Central government under fire while councils gain public support

The public believes that the media are coming down more harshly on central government but easing up on local councils, a survey has revealed.

Cutbacks: Eric Pickles oversaw the local government finance settlement for councils (Rex Features)
Cutbacks: Eric Pickles oversaw the local government finance settlement for councils (Rex Features)

The research, conducted by LGinsight/Populus, showed that between June 2011 and May 2012, the number of people who thought councils were receiving positive coverage more than doubled, to 19 per cent. It also showed the general level of satisfaction with councils had remained steady, with residents feeling they were being consulted over decisions more often.

However, the number of people who believed that media coverage of central government was negative crept up two per cent during the same period, to 60 per cent.

Neil Wholey, head of research at LGinsight, said the figures showed that councils had successfully distanced themselves from central government decisions.

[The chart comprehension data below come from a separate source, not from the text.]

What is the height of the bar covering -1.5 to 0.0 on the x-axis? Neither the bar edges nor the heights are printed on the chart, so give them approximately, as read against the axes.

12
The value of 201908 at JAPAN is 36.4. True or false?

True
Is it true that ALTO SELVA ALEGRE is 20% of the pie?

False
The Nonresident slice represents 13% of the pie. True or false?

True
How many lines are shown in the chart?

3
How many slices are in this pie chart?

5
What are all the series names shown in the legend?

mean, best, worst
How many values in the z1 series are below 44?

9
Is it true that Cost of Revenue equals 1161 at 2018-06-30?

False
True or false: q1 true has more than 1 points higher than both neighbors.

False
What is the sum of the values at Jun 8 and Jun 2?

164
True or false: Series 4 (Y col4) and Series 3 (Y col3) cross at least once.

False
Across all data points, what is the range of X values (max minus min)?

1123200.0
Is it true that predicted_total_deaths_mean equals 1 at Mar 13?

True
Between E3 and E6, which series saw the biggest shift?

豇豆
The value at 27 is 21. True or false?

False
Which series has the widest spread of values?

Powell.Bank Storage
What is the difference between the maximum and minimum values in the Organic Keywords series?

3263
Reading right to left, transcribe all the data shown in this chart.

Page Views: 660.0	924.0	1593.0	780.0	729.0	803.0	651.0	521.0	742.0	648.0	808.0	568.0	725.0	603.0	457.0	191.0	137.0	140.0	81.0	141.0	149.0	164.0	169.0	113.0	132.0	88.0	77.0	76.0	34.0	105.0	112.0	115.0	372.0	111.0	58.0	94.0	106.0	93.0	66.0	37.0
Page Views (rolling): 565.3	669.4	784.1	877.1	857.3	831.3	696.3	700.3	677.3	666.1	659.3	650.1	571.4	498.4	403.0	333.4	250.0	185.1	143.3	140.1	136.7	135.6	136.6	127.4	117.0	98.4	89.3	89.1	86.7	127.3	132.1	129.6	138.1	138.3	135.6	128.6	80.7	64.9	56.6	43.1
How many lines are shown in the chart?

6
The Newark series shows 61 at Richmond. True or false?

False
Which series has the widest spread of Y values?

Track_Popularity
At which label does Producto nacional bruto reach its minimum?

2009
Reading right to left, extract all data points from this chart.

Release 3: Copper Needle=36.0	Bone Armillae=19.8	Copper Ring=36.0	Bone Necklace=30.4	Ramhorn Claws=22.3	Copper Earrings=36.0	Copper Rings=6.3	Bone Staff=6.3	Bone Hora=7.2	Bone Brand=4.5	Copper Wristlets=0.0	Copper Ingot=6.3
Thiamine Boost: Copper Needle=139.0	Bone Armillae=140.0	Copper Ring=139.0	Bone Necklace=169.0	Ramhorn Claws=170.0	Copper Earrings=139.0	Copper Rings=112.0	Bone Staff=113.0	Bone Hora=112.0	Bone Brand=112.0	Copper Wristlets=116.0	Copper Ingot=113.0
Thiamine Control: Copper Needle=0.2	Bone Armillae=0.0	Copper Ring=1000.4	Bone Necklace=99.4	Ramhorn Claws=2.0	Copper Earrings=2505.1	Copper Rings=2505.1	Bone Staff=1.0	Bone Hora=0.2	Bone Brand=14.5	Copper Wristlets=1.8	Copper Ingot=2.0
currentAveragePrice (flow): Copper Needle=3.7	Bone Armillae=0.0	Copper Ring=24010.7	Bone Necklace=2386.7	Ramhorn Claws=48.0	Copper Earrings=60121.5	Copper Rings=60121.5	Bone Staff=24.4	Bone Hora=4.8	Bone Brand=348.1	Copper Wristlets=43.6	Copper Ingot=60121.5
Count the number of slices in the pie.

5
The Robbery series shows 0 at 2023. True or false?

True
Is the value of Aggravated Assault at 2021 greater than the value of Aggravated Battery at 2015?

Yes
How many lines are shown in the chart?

Acknowledging that work still had to be done when it came to media perception of councils, Wholey pointed to the way they had portrayed government cutbacks, led by Communities Secretary Eric Pickles, as being a possible reason behind the improvement.

'During the past year what has probably happened is that due to the budget cuts and reductions in funding from the Government all councils have been reviewing how they deliver services,' he said.

'They have been doing this by engaging with the public and media by highlighting the services they still provide.'

HOW I SEE IT

Charlie Vavasour, MD, Quantum PR

Public compassion for local government is on the increase.

The sector is regarded as a victim of Westminster austerity, which, coupled with effective campaigns to explain the cuts, has resulted in the media viewing it far more positively than central government.

More positive media coverage will be down to a number of factors.

With smaller budgets, spending on perceived extravagant services (and the ensuing public controversy) has been pegged back.

For media outlets that are themselves losing staff, it is much easier to use positive PR issued by councils than investigate potentially more negative stories.